**WHAT TO WORK ON**:
Extract every line of text from each entry below, reproducing each one verbatim and in its original order.

**RECORDS FOR THIS TASK**:
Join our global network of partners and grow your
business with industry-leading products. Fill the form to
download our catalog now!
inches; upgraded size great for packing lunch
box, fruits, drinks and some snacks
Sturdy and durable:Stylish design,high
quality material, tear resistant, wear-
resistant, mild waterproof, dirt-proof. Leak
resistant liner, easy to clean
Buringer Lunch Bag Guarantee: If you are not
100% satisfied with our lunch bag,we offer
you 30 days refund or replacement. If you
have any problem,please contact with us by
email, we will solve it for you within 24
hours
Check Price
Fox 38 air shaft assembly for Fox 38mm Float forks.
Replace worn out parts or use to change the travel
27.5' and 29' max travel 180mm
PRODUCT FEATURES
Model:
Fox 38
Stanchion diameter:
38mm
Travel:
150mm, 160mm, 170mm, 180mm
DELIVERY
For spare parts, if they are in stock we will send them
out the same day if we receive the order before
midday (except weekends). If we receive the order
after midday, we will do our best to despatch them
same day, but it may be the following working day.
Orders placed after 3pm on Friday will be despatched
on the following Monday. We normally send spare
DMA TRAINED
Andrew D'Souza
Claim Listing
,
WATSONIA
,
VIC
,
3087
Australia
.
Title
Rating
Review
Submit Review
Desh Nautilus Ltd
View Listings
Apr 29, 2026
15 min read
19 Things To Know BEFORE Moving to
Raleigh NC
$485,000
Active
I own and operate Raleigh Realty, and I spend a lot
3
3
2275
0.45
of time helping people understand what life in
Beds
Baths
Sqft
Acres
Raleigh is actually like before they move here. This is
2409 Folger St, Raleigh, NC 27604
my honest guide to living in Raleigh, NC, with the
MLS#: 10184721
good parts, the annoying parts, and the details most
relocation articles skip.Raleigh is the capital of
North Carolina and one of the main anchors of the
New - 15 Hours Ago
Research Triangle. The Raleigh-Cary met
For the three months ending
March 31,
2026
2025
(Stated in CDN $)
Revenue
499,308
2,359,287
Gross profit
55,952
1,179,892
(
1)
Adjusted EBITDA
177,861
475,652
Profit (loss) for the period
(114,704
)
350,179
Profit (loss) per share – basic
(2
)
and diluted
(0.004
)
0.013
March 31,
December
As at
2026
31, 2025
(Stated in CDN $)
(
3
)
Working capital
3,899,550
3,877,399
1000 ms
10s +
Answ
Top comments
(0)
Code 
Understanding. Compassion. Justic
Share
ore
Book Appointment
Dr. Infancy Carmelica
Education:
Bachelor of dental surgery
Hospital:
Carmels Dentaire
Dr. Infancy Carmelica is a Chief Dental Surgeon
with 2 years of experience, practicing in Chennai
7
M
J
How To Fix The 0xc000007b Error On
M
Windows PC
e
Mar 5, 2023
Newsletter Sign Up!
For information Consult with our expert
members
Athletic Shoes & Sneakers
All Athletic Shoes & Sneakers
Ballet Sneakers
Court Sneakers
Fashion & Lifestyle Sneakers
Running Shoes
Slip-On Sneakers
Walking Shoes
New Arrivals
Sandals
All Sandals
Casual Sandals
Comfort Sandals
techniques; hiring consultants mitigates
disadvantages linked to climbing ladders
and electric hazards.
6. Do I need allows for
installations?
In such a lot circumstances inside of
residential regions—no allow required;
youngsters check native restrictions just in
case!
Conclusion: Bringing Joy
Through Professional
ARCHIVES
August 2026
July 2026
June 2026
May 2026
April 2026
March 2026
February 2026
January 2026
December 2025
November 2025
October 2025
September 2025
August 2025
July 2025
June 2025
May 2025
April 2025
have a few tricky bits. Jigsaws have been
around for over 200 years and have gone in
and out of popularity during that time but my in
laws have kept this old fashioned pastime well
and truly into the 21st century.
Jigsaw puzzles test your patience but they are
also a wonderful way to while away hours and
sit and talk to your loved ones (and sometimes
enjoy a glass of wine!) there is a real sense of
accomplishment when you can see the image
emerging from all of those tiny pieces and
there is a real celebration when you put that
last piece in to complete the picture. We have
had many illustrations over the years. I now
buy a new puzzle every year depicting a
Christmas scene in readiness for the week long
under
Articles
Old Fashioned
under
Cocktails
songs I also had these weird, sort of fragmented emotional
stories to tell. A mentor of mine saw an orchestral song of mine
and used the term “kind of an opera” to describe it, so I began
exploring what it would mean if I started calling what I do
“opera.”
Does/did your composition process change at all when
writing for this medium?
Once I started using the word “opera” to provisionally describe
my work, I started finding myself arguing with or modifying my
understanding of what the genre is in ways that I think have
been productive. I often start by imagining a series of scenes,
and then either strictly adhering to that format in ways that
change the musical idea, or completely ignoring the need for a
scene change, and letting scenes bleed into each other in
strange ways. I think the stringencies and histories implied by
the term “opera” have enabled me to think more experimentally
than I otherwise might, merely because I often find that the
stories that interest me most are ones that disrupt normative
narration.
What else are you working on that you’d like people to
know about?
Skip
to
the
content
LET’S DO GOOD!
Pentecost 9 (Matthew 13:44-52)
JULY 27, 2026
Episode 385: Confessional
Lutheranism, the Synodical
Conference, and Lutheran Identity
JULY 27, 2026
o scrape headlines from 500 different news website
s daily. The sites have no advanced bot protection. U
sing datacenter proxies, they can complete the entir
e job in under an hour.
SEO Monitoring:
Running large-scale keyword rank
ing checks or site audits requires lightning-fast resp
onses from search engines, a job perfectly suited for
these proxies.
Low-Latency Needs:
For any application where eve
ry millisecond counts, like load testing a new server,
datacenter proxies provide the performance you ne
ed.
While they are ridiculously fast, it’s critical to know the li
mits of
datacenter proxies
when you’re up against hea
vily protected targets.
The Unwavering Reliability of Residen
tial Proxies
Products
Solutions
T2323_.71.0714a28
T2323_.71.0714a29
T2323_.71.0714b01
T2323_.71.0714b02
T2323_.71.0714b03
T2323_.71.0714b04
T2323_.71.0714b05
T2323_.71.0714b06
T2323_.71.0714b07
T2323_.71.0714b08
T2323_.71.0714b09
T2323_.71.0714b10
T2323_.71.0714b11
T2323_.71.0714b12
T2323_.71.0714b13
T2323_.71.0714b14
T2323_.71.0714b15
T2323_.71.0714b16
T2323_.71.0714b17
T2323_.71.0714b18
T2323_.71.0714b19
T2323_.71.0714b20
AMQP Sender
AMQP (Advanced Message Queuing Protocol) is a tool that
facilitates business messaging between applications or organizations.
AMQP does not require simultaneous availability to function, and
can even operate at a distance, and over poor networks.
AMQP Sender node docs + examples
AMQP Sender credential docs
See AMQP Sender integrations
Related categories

**EXPECTED ANSWER**:
Join our global network of partners and grow your
business with industry-leading products. Fill the form to
download our catalog now!
inches; upgraded size great for packing lunch
box, fruits, drinks and some snacks
Sturdy and durable:Stylish design,high
quality material, tear resistant, wear-
resistant, mild waterproof, dirt-proof. Leak
resistant liner, easy to clean
Buringer Lunch Bag Guarantee: If you are not
100% satisfied with our lunch bag,we offer
you 30 days refund or replacement. If you
have any problem,please contact with us by
email, we will solve it for you within 24
hours
Check Price
Fox 38 air shaft assembly for Fox 38mm Float forks.
Replace worn out parts or use to change the travel
27.5' and 29' max travel 180mm
PRODUCT FEATURES
Model:
Fox 38
Stanchion diameter:
38mm
Travel:
150mm, 160mm, 170mm, 180mm
DELIVERY
For spare parts, if they are in stock we will send them
out the same day if we receive the order before
midday (except weekends). If we receive the order
after midday, we will do our best to despatch them
same day, but it may be the following working day.
Orders placed after 3pm on Friday will be despatched
on the following Monday. We normally send spare
DMA TRAINED
Andrew D'Souza
Claim Listing
,
WATSONIA
,
VIC
,
3087
Australia
.
Title
Rating
Review
Submit Review
Desh Nautilus Ltd
View Listings
Apr 29, 2026
15 min read
19 Things To Know BEFORE Moving to
Raleigh NC
$485,000
Active
I own and operate Raleigh Realty, and I spend a lot
3
3
2275
0.45
of time helping people understand what life in
Beds
Baths
Sqft
Acres
Raleigh is actually like before they move here. This is
2409 Folger St, Raleigh, NC 27604
my honest guide to living in Raleigh, NC, with the
MLS#: 10184721
good parts, the annoying parts, and the details most
relocation articles skip.Raleigh is the capital of
North Carolina and one of the main anchors of the
New - 15 Hours Ago
Research Triangle. The Raleigh-Cary met
For the three months ending
March 31,
2026
2025
(Stated in CDN $)
Revenue
499,308
2,359,287
Gross profit
55,952
1,179,892
(
1)
Adjusted EBITDA
177,861
475,652
Profit (loss) for the period
(114,704
)
350,179
Profit (loss) per share – basic
(2
)
and diluted
(0.004
)
0.013
March 31,
December
As at
2026
31, 2025
(Stated in CDN $)
(
3
)
Working capital
3,899,550
3,877,399
1000 ms
10s +
Answ
Top comments
(0)
Code 
Understanding. Compassion. Justic
Share
ore
Book Appointment
Dr. Infancy Carmelica
Education:
Bachelor of dental surgery
Hospital:
Carmels Dentaire
Dr. Infancy Carmelica is a Chief Dental Surgeon
with 2 years of experience, practicing in Chennai
7
M
J
How To Fix The 0xc000007b Error On
M
Windows PC
e
Mar 5, 2023
Newsletter Sign Up!
For information Consult with our expert
members
Athletic Shoes & Sneakers
All Athletic Shoes & Sneakers
Ballet Sneakers
Court Sneakers
Fashion & Lifestyle Sneakers
Running Shoes
Slip-On Sneakers
Walking Shoes
New Arrivals
Sandals
All Sandals
Casual Sandals
Comfort Sandals
techniques; hiring consultants mitigates
disadvantages linked to climbing ladders
and electric hazards.
6. Do I need allows for
installations?
In such a lot circumstances inside of
residential regions—no allow required;
youngsters check native restrictions just in
case!
Conclusion: Bringing Joy
Through Professional
ARCHIVES
August 2026
July 2026
June 2026
May 2026
April 2026
March 2026
February 2026
January 2026
December 2025
November 2025
October 2025
September 2025
August 2025
July 2025
June 2025
May 2025
April 2025
have a few tricky bits. Jigsaws have been
around for over 200 years and have gone in
and out of popularity during that time but my in
laws have kept this old fashioned pastime well
and truly into the 21st century.
Jigsaw puzzles test your patience but they are
also a wonderful way to while away hours and
sit and talk to your loved ones (and sometimes
enjoy a glass of wine!) there is a real sense of
accomplishment when you can see the image
emerging from all of those tiny pieces and
there is a real celebration when you put that
last piece in to complete the picture. We have
had many illustrations over the years. I now
buy a new puzzle every year depicting a
Christmas scene in readiness for the week long
under
Articles
Old Fashioned
under
Cocktails
songs I also had these weird, sort of fragmented emotional
stories to tell. A mentor of mine saw an orchestral song of mine
and used the term “kind of an opera” to describe it, so I began
exploring what it would mean if I started calling what I do
“opera.”
Does/did your composition process change at all when
writing for this medium?
Once I started using the word “opera” to provisionally describe
my work, I started finding myself arguing with or modifying my
understanding of what the genre is in ways that I think have
been productive. I often start by imagining a series of scenes,
and then either strictly adhering to that format in ways that
change the musical idea, or completely ignoring the need for a
scene change, and letting scenes bleed into each other in
strange ways. I think the stringencies and histories implied by
the term “opera” have enabled me to think more experimentally
than I otherwise might, merely because I often find that the
stories that interest me most are ones that disrupt normative
narration.
What else are you working on that you’d like people to
know about?
Skip
to
the
content
LET’S DO GOOD!
Pentecost 9 (Matthew 13:44-52)
JULY 27, 2026
Episode 385: Confessional
Lutheranism, the Synodical
Conference, and Lutheran Identity
JULY 27, 2026
o scrape headlines from 500 different news website
s daily. The sites have no advanced bot protection. U
sing datacenter proxies, they can complete the entir
e job in under an hour.
SEO Monitoring:
Running large-scale keyword rank
ing checks or site audits requires lightning-fast resp
onses from search engines, a job perfectly suited for
these proxies.
Low-Latency Needs:
For any application where eve
ry millisecond counts, like load testing a new server,
datacenter proxies provide the performance you ne
ed.
While they are ridiculously fast, it’s critical to know the li
mits of
datacenter proxies
when you’re up against hea
vily protected targets.
The Unwavering Reliability of Residen
tial Proxies
Products
Solutions
T2323_.71.0714a28
T2323_.71.0714a29
T2323_.71.0714b01
T2323_.71.0714b02
T2323_.71.0714b03
T2323_.71.0714b04
T2323_.71.0714b05
T2323_.71.0714b06
T2323_.71.0714b07
T2323_.71.0714b08
T2323_.71.0714b09
T2323_.71.0714b10
T2323_.71.0714b11
T2323_.71.0714b12
T2323_.71.0714b13
T2323_.71.0714b14
T2323_.71.0714b15
T2323_.71.0714b16
T2323_.71.0714b17
T2323_.71.0714b18
T2323_.71.0714b19
T2323_.71.0714b20
AMQP Sender
AMQP (Advanced Message Queuing Protocol) is a tool that
facilitates business messaging between applications or organizations.
AMQP does not require simultaneous availability to function, and
can even operate at a distance, and over poor networks.
AMQP Sender node docs + examples
AMQP Sender credential docs
See AMQP Sender integrations
Related categories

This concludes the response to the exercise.